Green Lantern: Emerald Knights
To support The Dark Knight, Warner Premiere offered up Batman: Gotham Knight, a collection of stories from various animators that were dark and largely uninteresting. It’s gratifying to see that they have learned from this rare misfire and have offered up a companion to this month’s The Green Lantern feature film with Green Lantern: Emerald Knights, on sale Tuesday. There are five stories, largely culled from the comic books, with a sixth tale connecting everything together. Essentially, Krona, the fallen Guardian, has come back from banishment as an enormous, angry form, having coalesced within a star. Summoning Shadow Demons from the Anti-Matter Universe of Qward, Krona threatens the Guardians and their world of Oa.
The entire Green Lantern Corps has been summoned to deal with this cosmic danger but they pause to stand in line to take their turn recharging their rings. While waiting patiently to save all of reality, Hal Jordan (Nathan Fillion) spins tales for his latest recruit, the young, idealistic Arisia (Elisabeth Moss). On the one hand, Krona is a big menace and the climactic scenes are incredibly strong and powerful. There’s a scope to his rising from within the sun that is what animation and comics is all about. That sense of scope, though, is missing from the frame in that in the comics, the central Power Battery was large enough that scores of the Corps could float before it and recharge en masse. Watching them stand in a queue is absurd.
The frame and five stories along with the characterization and visualization of the Corps and Guardians are cherry-picked and modified from the fifty years comics featuring the second incarnation of the Green Lantern. It’s nice to see that several people with comic book roots, including GL editor Eddie Berganza, got a shot at penning some of these stories. About the oddest juxtaposition of realities is seeing Sinestro (Jason Isaacs) still a member of the corps in good standing. Why he’s here is clearly a nod to his role in the live-action film, done so as not to confuse viewers.

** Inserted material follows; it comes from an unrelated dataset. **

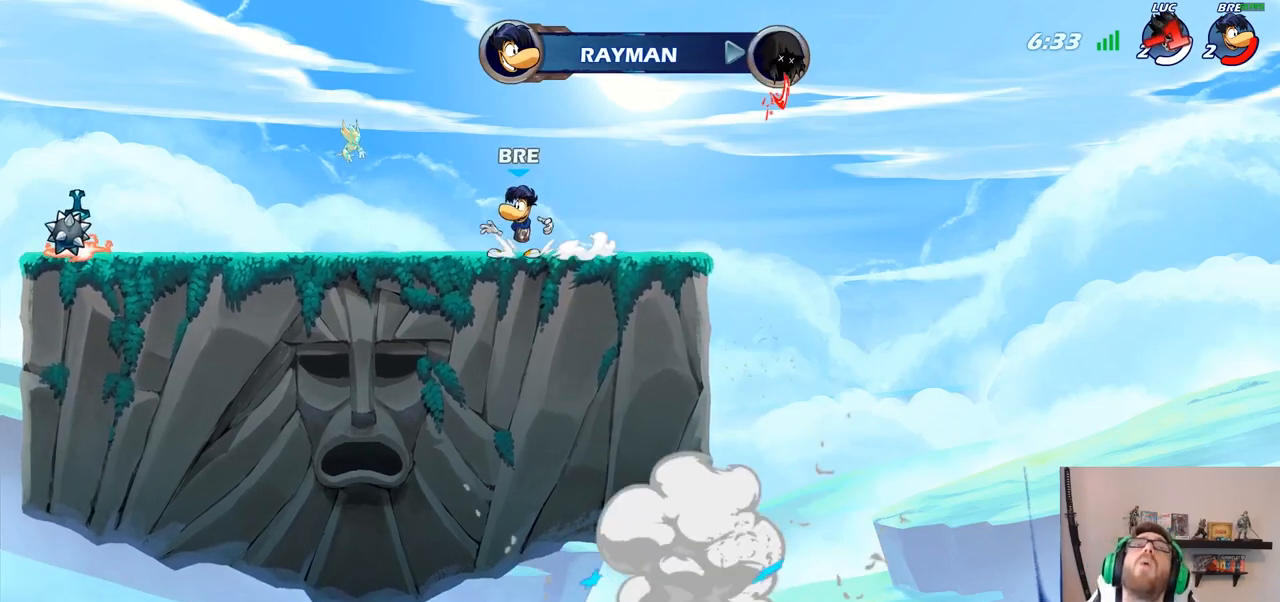
{"buttons": [], "left_stick": "center", "right_stick": "center", "events": []}
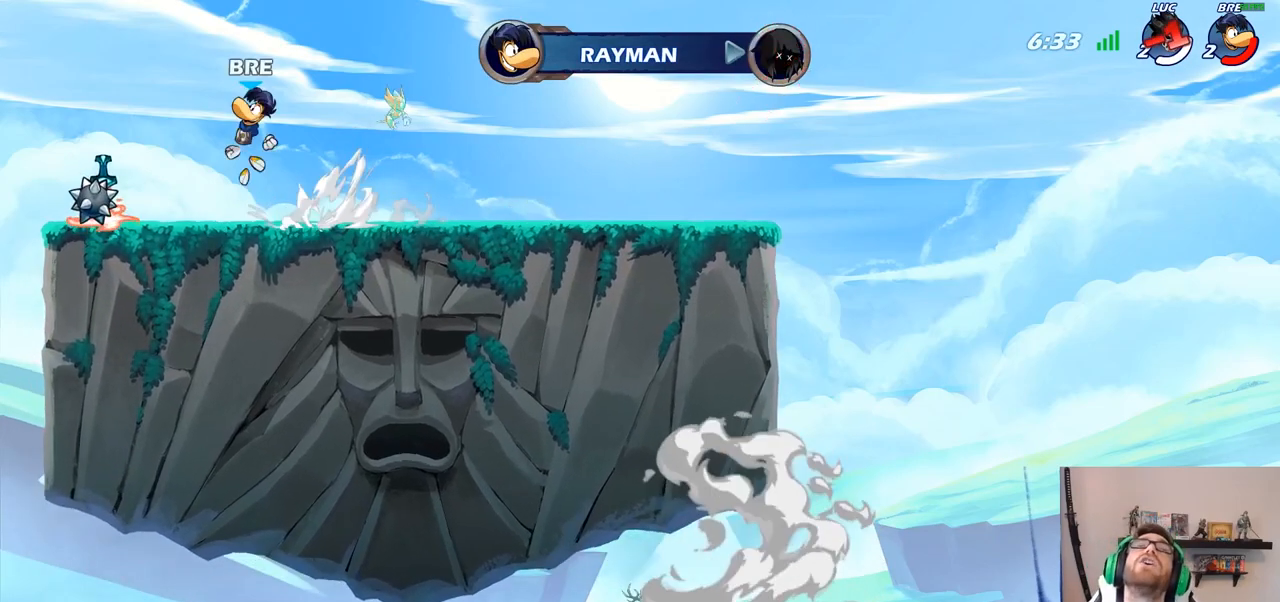
{"buttons": [], "left_stick": "center", "right_stick": "center", "events": []}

We’re told the story of “The First Lantern” (written by Michael Green & Marc Guggenheim) which tells us a variant version of how the Corps was formed. It’s still a solid story showing how anyone can become a hero and show others the way to act. There are mammoth space battles and lots of ring-slinging but why the planet is under attack and the motives of the attackers are never even questioned, let alone explored. (more…)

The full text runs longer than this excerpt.